EXTRAIT À LIRE —
Dette intérieure: Plus de 400 milliards de créances

Dette intérieure: Plus de 400 milliards de créances

C’est ce que souligne la Trésorerie générale dans ses dernières statistiques. Le dixième mois de l’année a également été marqué par un besoin de financement de 46,3 milliards de dirhams et d’un flux net positif de 6,8 milliards de dirhams. Ceci a nécessité un recours au financement intérieur pour un montant de 39,5 milliards de dirhams.

«Ce montant résulte du recours au marché des adjudications pour 5,8 milliards de dirhams, d’une hausse de dépôts au Trésor de 11,7 milliards de dirhams ainsi que de la reconstitution des disponibilités du Trésor auprès de la banque centrale pour 974 millions de dirhams», explique la Trésorerie générale dans sa publication.

La dette intérieure s’est élevée pour sa part à 420,6 milliards de dirhams, en hausse de 1,5% par rapport à son niveau à fin décembre 2013. Une créance qui s’explique essentiellement par le recours du Trésor au marché des adjudications pour un montant de 11,7 milliards de dirhams et de remboursement pour 83,9 milliards de dirhams. Les dépôts au Trésor ont également grimpé atteignant ainsi à fin octobre les 54,5 milliards de dirhams, soit un additionnel de 11,7 milliards de dirhams par rapport à leur niveau à fin décembre 2013.

Nette amélioration des recettes fiscales

165,2 milliards de dirhams, telles sont les recettes collectées à fin octobre 2014. Ce montant s’est amélioré de 2,3 milliards de dirhams à fin octobre 2013, soit une progression de 1,4%. Une évolution qui reste tributaire des hausses des impôts directs, des droits de douane, des impôts indirects, des droits d’enregistrement et de timbre. Les recettes fiscales ont connu une progression de 3,5% atteignant à fin octobre les 146 milliards de dirhams. Une amélioration tirée principalement par le comportement positif des recettes douanières. Ces dernières ont affiché une évolution de 4,3% contre une hausse de 3% de la fiscalité domestique. L’impôt sur le revenu a également enregistré une évolution de 1% passant ainsi de 27,8 milliards de dirhams contre 28,1 milliards de dirhams. D’après la Trésorerie générale, ce montant provient en totalité de l’impôt sur le revenu retenu à la source des salaires. De même, l’impôt sur le revenu prélevé par la direction des dépenses de personnel a grimpé de 1,9% à fin octobre.

ENTRÉES FOURNIES —
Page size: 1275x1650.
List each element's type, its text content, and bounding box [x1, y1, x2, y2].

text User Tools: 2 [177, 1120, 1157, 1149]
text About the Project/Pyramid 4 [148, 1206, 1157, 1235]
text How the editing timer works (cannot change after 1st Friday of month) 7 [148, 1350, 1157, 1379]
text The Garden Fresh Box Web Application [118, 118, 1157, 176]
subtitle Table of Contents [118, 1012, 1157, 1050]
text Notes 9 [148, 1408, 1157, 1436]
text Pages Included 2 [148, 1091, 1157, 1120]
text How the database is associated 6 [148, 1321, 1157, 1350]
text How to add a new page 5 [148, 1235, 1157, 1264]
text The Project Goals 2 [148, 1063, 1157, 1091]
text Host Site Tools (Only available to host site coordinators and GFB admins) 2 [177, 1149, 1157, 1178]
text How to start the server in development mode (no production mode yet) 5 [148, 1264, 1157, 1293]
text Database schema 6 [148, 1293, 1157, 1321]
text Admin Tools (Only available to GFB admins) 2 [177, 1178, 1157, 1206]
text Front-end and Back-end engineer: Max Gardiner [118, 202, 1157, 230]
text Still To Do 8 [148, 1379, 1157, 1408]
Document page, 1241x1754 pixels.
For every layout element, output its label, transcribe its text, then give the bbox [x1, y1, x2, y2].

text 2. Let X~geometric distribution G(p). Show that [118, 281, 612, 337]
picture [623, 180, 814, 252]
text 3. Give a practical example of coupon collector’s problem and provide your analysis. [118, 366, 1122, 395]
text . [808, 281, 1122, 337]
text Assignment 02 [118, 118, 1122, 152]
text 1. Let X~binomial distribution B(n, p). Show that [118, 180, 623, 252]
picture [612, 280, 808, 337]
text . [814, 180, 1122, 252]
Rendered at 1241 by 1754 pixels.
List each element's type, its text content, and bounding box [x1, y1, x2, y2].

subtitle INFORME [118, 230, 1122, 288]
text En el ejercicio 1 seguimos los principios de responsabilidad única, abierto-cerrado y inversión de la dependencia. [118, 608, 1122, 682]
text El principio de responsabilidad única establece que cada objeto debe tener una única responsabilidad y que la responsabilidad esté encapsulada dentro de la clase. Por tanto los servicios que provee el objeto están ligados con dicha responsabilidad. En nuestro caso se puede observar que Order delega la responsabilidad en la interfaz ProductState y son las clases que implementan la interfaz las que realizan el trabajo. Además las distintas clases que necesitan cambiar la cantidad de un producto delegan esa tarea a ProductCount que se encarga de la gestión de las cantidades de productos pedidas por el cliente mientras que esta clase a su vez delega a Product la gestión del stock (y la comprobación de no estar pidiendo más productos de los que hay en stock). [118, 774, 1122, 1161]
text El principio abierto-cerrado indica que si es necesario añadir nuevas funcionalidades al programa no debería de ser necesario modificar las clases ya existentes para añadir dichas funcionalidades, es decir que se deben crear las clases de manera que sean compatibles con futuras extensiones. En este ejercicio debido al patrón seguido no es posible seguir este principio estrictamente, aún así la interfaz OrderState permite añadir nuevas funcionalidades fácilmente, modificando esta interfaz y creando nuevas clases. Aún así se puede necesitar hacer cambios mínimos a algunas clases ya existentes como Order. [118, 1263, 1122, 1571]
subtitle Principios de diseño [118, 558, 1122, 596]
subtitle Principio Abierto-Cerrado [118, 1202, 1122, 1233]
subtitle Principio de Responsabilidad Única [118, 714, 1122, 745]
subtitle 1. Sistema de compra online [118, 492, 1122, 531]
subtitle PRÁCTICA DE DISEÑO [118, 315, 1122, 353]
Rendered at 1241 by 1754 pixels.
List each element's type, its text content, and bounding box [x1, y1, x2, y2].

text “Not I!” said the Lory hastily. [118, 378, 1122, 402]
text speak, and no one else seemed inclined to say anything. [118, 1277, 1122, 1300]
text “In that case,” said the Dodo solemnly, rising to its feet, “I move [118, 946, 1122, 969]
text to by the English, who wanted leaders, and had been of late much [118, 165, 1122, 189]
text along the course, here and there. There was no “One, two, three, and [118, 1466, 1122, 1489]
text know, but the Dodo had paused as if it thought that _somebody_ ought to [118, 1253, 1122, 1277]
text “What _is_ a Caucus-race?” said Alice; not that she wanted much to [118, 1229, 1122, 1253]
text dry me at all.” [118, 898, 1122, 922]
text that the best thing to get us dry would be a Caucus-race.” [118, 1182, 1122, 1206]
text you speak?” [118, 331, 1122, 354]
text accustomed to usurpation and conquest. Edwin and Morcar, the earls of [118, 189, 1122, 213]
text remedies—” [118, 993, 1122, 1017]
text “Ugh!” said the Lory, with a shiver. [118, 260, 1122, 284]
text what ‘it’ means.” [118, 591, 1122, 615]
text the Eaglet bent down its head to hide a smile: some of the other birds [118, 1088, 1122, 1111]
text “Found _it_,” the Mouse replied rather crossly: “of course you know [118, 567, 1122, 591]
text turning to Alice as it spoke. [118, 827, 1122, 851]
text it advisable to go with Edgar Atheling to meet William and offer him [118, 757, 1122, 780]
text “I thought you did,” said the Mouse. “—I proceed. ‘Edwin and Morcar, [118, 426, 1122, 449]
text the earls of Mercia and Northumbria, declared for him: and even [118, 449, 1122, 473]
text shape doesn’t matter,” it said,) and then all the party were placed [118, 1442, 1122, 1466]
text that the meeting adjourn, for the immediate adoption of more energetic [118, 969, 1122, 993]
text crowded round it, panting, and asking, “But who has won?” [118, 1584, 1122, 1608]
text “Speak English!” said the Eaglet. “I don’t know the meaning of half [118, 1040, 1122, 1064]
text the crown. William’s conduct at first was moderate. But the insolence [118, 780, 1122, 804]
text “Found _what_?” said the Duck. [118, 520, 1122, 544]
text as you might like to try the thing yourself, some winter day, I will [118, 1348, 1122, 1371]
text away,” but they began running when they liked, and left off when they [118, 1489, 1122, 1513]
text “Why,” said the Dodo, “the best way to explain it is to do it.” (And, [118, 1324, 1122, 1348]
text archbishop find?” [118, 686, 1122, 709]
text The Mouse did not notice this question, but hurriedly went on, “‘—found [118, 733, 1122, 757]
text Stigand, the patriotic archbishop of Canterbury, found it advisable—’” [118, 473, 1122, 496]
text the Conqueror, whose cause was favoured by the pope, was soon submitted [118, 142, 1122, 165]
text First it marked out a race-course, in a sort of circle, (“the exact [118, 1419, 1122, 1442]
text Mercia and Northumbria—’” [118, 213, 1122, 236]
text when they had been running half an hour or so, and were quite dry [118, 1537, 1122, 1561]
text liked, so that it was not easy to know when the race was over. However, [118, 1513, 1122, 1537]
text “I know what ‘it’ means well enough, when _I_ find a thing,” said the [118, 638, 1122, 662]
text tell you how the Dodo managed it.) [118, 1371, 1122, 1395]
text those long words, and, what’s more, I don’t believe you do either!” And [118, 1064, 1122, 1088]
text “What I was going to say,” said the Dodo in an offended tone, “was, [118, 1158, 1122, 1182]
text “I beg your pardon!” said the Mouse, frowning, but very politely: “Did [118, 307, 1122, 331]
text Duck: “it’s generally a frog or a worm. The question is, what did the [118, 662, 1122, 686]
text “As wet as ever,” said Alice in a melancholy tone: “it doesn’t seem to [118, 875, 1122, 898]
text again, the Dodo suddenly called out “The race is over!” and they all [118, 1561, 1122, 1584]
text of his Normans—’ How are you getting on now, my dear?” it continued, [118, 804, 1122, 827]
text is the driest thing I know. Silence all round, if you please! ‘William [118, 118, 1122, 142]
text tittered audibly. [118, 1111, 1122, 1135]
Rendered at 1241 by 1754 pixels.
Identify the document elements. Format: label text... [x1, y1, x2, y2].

PARTIES DE L'EXERCICE —
1) D'après l'article sur la dette intérieure, quel montant de recettes a été collecté à fin octobre 2014 ?
2) Recopiez le passage de l'article sur la dette intérieure qui commence par « C’est ce que » et se poursuit jusqu'à « 39,5 milliards de dirhams. ».

RÉPONSES FOURNIES —
1) 165,2 milliards de dirhams.

2)
C’est ce que souligne la Trésorerie générale dans ses dernières statistiques. Le dixième mois de l’année a également été marqué par un besoin de financement de 46,3 milliards de dirhams et d’un flux net positif de 6,8 milliards de dirhams. Ceci a nécessité un recours au financement intérieur pour un montant de 39,5 milliards de dirhams.